* [Problem details]: In every one of the records below, swap "scientific name" for "Latin name" and reproduce all the lines with nothing else altered.

** start of Dataset records **

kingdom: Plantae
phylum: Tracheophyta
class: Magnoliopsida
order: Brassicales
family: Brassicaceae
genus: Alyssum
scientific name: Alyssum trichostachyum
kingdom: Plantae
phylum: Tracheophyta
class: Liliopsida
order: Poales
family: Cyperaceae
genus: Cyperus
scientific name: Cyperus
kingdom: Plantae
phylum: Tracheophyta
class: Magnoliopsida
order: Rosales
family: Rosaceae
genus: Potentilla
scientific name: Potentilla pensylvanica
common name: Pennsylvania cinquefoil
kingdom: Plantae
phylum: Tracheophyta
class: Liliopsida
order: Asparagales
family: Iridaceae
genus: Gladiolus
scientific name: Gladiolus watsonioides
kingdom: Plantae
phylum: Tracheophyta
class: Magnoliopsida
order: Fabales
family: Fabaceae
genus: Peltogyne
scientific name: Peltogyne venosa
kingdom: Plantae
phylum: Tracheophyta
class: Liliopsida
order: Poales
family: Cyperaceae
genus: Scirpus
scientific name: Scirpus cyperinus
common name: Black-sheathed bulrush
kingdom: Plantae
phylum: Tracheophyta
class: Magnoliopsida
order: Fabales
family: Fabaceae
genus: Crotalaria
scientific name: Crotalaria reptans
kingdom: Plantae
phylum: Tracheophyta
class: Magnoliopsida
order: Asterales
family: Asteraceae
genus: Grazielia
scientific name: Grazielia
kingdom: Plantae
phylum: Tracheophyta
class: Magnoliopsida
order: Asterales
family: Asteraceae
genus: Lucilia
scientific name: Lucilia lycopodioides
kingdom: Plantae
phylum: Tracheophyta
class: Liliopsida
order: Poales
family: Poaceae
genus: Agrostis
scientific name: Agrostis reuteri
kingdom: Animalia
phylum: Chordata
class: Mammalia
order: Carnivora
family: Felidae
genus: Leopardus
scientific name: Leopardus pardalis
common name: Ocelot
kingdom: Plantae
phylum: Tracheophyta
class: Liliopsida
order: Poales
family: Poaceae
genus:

** end of Dataset records **

* [Response]:
kingdom: Plantae
phylum: Tracheophyta
class: Magnoliopsida
order: Brassicales
family: Brassicaceae
genus: Alyssum
Latin name: Alyssum trichostachyum
kingdom: Plantae
phylum: Tracheophyta
class: Liliopsida
order: Poales
family: Cyperaceae
genus: Cyperus
Latin name: Cyperus
kingdom: Plantae
phylum: Tracheophyta
class: Magnoliopsida
order: Rosales
family: Rosaceae
genus: Potentilla
Latin name: Potentilla pensylvanica
common name: Pennsylvania cinquefoil
kingdom: Plantae
phylum: Tracheophyta
class: Liliopsida
order: Asparagales
family: Iridaceae
genus: Gladiolus
Latin name: Gladiolus watsonioides
kingdom: Plantae
phylum: Tracheophyta
class: Magnoliopsida
order: Fabales
family: Fabaceae
genus: Peltogyne
Latin name: Peltogyne venosa
kingdom: Plantae
phylum: Tracheophyta
class: Liliopsida
order: Poales
family: Cyperaceae
genus: Scirpus
Latin name: Scirpus cyperinus
common name: Black-sheathed bulrush
kingdom: Plantae
phylum: Tracheophyta
class: Magnoliopsida
order: Fabales
family: Fabaceae
genus: Crotalaria
Latin name: Crotalaria reptans
kingdom: Plantae
phylum: Tracheophyta
class: Magnoliopsida
order: Asterales
family: Asteraceae
genus: Grazielia
Latin name: Grazielia
kingdom: Plantae
phylum: Tracheophyta
class: Magnoliopsida
order: Asterales
family: Asteraceae
genus: Lucilia
Latin name: Lucilia lycopodioides
kingdom: Plantae
phylum: Tracheophyta
class: Liliopsida
order: Poales
family: Poaceae
genus: Agrostis
Latin name: Agrostis reuteri
kingdom: Animalia
phylum: Chordata
class: Mammalia
order: Carnivora
family: Felidae
genus: Leopardus
Latin name: Leopardus pardalis
common name: Ocelot
kingdom: Plantae
phylum: Tracheophyta
class: Liliopsida
order: Poales
family: Poaceae
genus:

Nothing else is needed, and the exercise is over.